Calvin felt even more lost than before. Then, a warm, sweet-smelling breeze brushed his cheek, almost like a kiss. Suddenly, his body was invigorated. Without really meaning to, he gave up his post on the street corner and started to walk.

He wasn’t sure where he was headed, but a vague idea had formed in his mind that he could find his way home after all. He had tried not to think about his home, his actual family home in Tulsa, Oklahoma. But now a vision of it sprang to his mind, fully formed. He wasn’t sure he was remembering it right. He could have sworn it was a small ranch-styled affair, but as he envisioned it, the blue siding twitched and became blocks of cream-colored stone, while the roof gave a hop, allowing a second story to emerge from the one and only level he could recall. It was alarming. He hoped he wasn’t getting delirious. Although it would be a relief to discover that his present circumstances were only in his imagination.

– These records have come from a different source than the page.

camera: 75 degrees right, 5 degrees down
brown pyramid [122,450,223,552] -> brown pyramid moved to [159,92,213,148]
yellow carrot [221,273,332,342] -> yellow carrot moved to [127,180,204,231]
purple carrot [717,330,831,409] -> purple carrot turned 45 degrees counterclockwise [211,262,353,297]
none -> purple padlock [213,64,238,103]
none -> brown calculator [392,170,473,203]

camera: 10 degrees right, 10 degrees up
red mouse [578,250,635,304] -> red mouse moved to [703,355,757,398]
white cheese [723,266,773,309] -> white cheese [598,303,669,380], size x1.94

If he was coming down with something, he didn’t feel it. On the contrary, he was energized. He stretched his limbs and took several deep breaths. He watched his chest puff out. Oddly, it didn’t go down. He took another deep breath. Again, his narrow chest permanently expanded, looking definitely more muscular than it had before. The muscles of his arms tingled. They, too, seemed less scrawny now. He knew he should be alarmed by this, but something about it was comforting. As he walked, he could feel his legs lose their quick, nervous gait and slip into a more relaxed stride. They seemed more muscular as well. Somehow, a sprinkling of short black hairs had sprouted on his calves. He’d never had any hair there before. And what little hair he did have on his body was red. He forced himself to ignore this, and got on with the business of walking home.

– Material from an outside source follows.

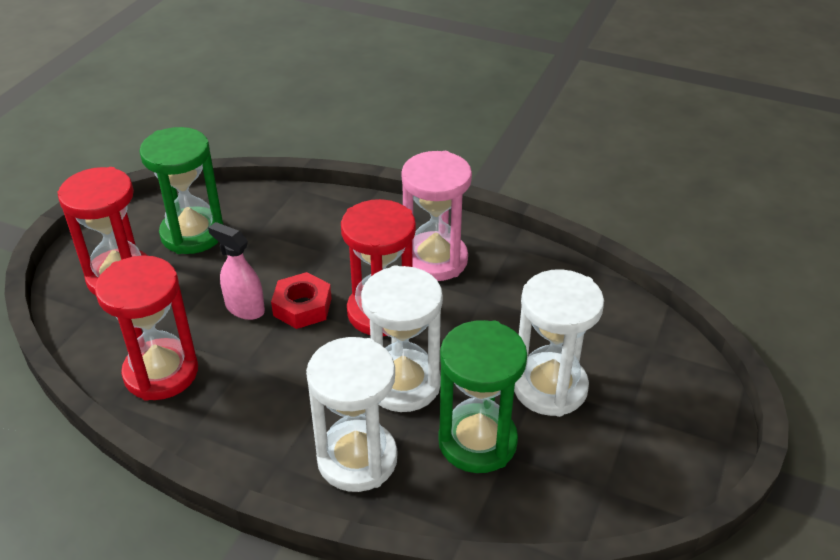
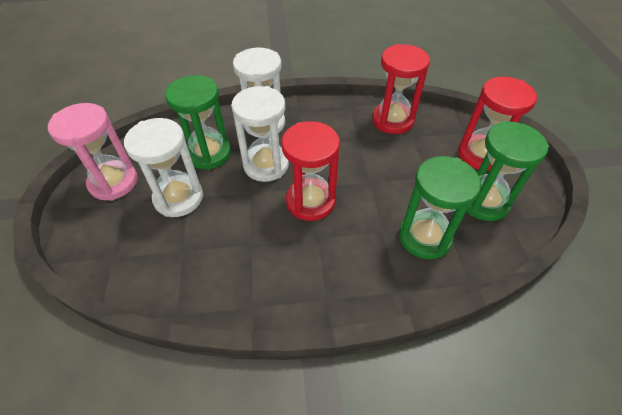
camera: 150 degrees right, 10 degrees up
pink spray bottle [208,222,265,320] -> none
red nut [271,272,332,329] -> none
pink hourglass [402,151,472,281] -> pink hourglass moved to [48,103,138,201]
none -> green hourglass [399,156,481,259]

He knew if he just kept going, no matter how long it might take, he would reach it. He tried to picture his mom and dad, waiting for him. But neither of them looked right. Their clothing was odd. His dad’s suit jacket hung down to his thighs. And his face was a blur, save for an enormous mustache and crazy large side-whiskers that he was pretty sure his dad had never grown. His mom, meanwhile, was wearing a skirt instead of her usual jeans. And the skirt kept getting longer and longer, the more he thought about it. Even her face seemed off, looking less like the woman who had raised him and more like one of his girlfriends from Oxford.

No. That wasn’t right. Oxford was in England. A fancy college in England. He knew that much. But then, he reasoned, there was no reason why he couldn’t have gone to college in England. Hell, he was in England right now.

No, something was off. He didn’t know what. He didn’t feel frightened, though. Only confused.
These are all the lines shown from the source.